Work required >> Search the records below for the string "Figure", and report each line that contains it.

Material for this task >>
◇ ◇ ◇
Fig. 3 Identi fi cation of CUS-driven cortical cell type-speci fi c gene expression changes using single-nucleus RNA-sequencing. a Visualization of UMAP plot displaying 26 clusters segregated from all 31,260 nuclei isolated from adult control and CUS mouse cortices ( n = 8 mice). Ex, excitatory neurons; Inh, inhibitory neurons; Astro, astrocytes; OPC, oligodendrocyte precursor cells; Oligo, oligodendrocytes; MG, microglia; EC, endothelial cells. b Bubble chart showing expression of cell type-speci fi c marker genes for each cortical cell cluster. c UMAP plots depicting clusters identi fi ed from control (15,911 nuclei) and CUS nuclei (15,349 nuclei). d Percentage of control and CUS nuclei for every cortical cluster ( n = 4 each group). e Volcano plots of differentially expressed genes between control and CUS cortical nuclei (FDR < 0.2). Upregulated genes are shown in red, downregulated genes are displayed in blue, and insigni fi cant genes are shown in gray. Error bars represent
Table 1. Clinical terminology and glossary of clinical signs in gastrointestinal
◇ ◇ ◇
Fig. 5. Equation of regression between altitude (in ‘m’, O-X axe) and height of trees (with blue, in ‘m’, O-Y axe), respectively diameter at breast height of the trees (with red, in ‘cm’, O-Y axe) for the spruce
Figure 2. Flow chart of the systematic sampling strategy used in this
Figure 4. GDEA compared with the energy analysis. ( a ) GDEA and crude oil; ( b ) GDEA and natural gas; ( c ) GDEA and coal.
◇ ◇ ◇
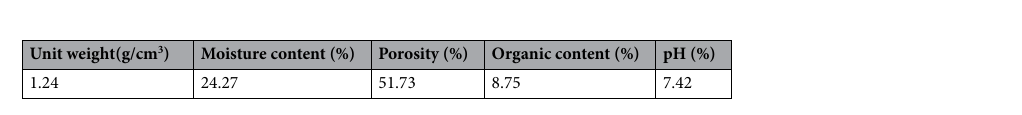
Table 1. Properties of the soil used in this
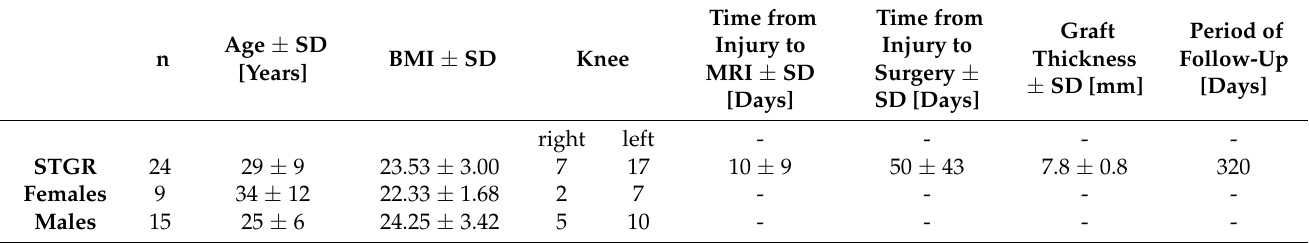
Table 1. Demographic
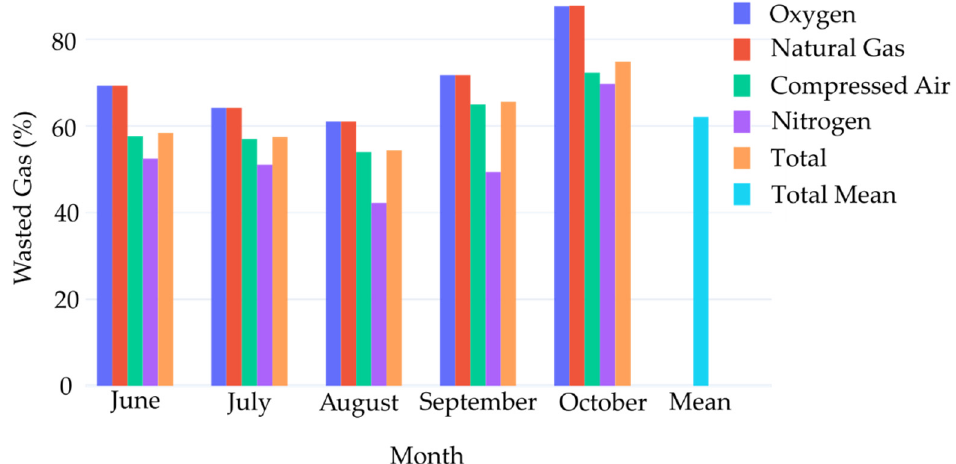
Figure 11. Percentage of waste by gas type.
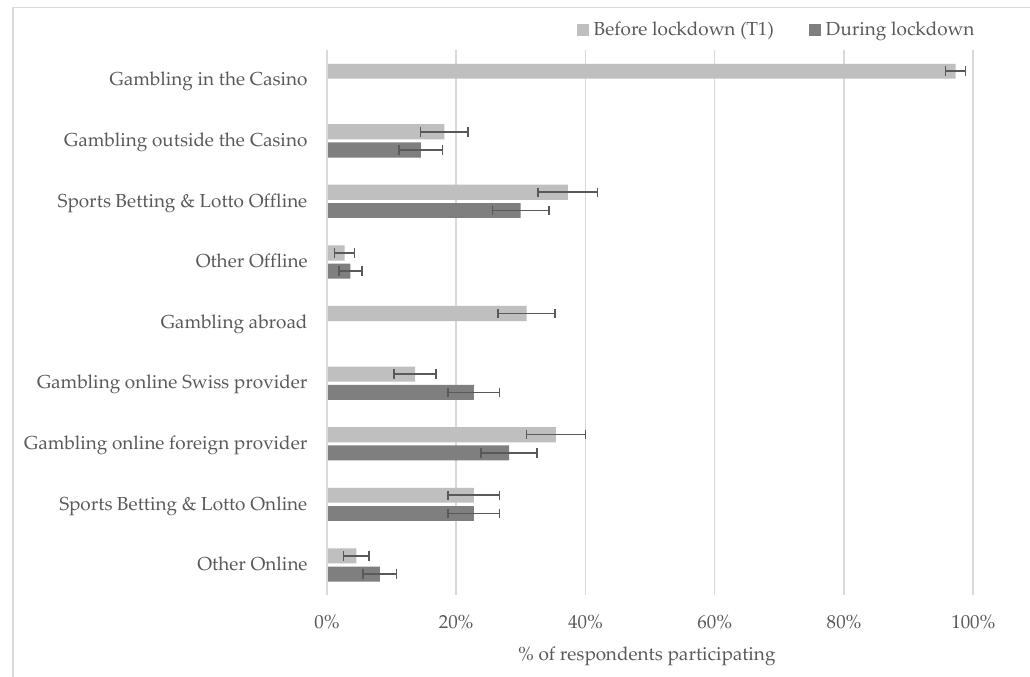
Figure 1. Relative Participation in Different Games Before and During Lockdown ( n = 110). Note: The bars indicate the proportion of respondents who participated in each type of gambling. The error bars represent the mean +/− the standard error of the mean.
◇ ◇ ◇
Task output >>
Figure 2. Flow chart of the systematic sampling strategy used in this
Figure 4. GDEA compared with the energy analysis. ( a ) GDEA and crude oil; ( b ) GDEA and natural gas; ( c ) GDEA and coal.
Figure 11. Percentage of waste by gas type.
Figure 1. Relative Participation in Different Games Before and During Lockdown ( n = 110). Note: The bars indicate the proportion of respondents who participated in each type of gambling. The error bars represent the mean +/− the standard error of the mean.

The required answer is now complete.